- Directions for this task:
Reproduce the tail of the data exactly. It starts at the line containing "Ashanty Dilaporin Mantan" and runs to the last line.

Start of Task input

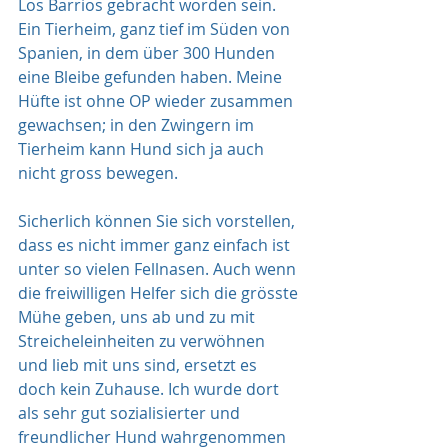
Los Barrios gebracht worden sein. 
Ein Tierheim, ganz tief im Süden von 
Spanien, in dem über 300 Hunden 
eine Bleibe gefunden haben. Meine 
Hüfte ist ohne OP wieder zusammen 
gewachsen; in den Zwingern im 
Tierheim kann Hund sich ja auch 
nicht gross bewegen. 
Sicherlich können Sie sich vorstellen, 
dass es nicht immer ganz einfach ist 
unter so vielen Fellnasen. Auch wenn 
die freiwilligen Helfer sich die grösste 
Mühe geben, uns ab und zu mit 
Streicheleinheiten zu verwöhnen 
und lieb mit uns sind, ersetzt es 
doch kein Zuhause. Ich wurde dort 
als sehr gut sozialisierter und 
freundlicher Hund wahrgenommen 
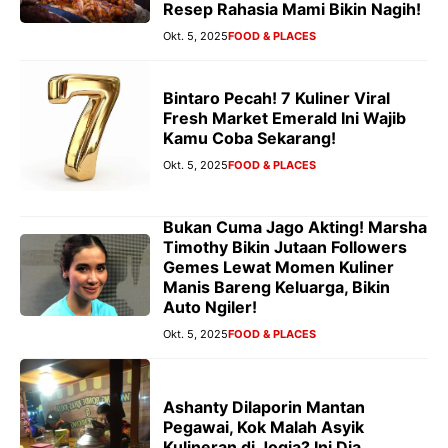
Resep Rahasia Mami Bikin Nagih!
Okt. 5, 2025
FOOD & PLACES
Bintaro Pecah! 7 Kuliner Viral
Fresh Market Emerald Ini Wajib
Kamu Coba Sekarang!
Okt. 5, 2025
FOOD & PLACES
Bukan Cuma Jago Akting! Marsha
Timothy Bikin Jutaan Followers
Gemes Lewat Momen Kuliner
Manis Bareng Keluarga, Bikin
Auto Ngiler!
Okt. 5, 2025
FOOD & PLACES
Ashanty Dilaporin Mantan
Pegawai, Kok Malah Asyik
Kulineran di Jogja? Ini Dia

End of Task input

- Response to the exercise:
Ashanty Dilaporin Mantan
Pegawai, Kok Malah Asyik
Kulineran di Jogja? Ini Dia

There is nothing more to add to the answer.